**Task instructions**: Here is a listing. Write it out again without a single difference.

**The records**:

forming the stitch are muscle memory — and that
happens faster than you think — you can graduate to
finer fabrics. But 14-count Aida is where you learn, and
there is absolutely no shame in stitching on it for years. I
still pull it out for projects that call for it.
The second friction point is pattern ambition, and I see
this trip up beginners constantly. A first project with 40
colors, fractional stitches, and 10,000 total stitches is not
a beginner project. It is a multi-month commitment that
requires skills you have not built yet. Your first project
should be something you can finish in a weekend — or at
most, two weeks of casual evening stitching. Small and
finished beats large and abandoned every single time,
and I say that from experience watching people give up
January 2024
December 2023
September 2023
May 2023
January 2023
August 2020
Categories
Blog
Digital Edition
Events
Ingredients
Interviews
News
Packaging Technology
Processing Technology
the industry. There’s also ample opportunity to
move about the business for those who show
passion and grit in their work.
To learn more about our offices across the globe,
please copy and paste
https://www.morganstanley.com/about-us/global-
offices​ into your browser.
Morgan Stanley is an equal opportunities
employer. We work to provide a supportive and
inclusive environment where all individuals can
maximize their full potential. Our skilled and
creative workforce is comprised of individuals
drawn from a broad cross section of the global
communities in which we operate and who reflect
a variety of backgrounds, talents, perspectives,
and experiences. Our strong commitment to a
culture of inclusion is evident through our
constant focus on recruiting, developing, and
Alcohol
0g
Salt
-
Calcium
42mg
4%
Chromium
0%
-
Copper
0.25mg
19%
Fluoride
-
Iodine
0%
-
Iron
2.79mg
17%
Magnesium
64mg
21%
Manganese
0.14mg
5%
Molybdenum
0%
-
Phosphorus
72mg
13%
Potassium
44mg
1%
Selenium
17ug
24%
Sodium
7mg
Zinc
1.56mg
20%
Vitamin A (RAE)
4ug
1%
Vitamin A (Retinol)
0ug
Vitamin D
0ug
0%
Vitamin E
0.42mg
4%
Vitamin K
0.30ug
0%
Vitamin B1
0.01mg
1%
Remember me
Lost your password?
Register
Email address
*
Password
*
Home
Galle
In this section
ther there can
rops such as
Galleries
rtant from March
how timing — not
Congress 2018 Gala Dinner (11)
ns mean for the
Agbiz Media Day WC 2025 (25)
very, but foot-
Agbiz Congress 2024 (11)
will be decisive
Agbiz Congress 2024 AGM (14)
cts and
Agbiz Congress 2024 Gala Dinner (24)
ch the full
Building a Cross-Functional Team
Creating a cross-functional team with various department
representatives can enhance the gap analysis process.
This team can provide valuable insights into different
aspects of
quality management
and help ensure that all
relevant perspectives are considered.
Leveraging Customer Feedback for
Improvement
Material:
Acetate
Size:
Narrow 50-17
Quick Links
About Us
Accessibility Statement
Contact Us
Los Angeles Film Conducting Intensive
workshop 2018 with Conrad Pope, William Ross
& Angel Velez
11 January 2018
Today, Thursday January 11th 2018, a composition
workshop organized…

**Response for this exercise**:
forming the stitch are muscle memory — and that
happens faster than you think — you can graduate to
finer fabrics. But 14-count Aida is where you learn, and
there is absolutely no shame in stitching on it for years. I
still pull it out for projects that call for it.
The second friction point is pattern ambition, and I see
this trip up beginners constantly. A first project with 40
colors, fractional stitches, and 10,000 total stitches is not
a beginner project. It is a multi-month commitment that
requires skills you have not built yet. Your first project
should be something you can finish in a weekend — or at
most, two weeks of casual evening stitching. Small and
finished beats large and abandoned every single time,
and I say that from experience watching people give up
January 2024
December 2023
September 2023
May 2023
January 2023
August 2020
Categories
Blog
Digital Edition
Events
Ingredients
Interviews
News
Packaging Technology
Processing Technology
the industry. There’s also ample opportunity to
move about the business for those who show
passion and grit in their work.
To learn more about our offices across the globe,
please copy and paste
https://www.morganstanley.com/about-us/global-
offices​ into your browser.
Morgan Stanley is an equal opportunities
employer. We work to provide a supportive and
inclusive environment where all individuals can
maximize their full potential. Our skilled and
creative workforce is comprised of individuals
drawn from a broad cross section of the global
communities in which we operate and who reflect
a variety of backgrounds, talents, perspectives,
and experiences. Our strong commitment to a
culture of inclusion is evident through our
constant focus on recruiting, developing, and
Alcohol
0g
Salt
-
Calcium
42mg
4%
Chromium
0%
-
Copper
0.25mg
19%
Fluoride
-
Iodine
0%
-
Iron
2.79mg
17%
Magnesium
64mg
21%
Manganese
0.14mg
5%
Molybdenum
0%
-
Phosphorus
72mg
13%
Potassium
44mg
1%
Selenium
17ug
24%
Sodium
7mg
Zinc
1.56mg
20%
Vitamin A (RAE)
4ug
1%
Vitamin A (Retinol)
0ug
Vitamin D
0ug
0%
Vitamin E
0.42mg
4%
Vitamin K
0.30ug
0%
Vitamin B1
0.01mg
1%
Remember me
Lost your password?
Register
Email address
*
Password
*
Home
Galle
In this section
ther there can
rops such as
Galleries
rtant from March
how timing — not
Congress 2018 Gala Dinner (11)
ns mean for the
Agbiz Media Day WC 2025 (25)
very, but foot-
Agbiz Congress 2024 (11)
will be decisive
Agbiz Congress 2024 AGM (14)
cts and
Agbiz Congress 2024 Gala Dinner (24)
ch the full
Building a Cross-Functional Team
Creating a cross-functional team with various department
representatives can enhance the gap analysis process.
This team can provide valuable insights into different
aspects of
quality management
and help ensure that all
relevant perspectives are considered.
Leveraging Customer Feedback for
Improvement
Material:
Acetate
Size:
Narrow 50-17
Quick Links
About Us
Accessibility Statement
Contact Us
Los Angeles Film Conducting Intensive
workshop 2018 with Conrad Pope, William Ross
& Angel Velez
11 January 2018
Today, Thursday January 11th 2018, a composition
workshop organized…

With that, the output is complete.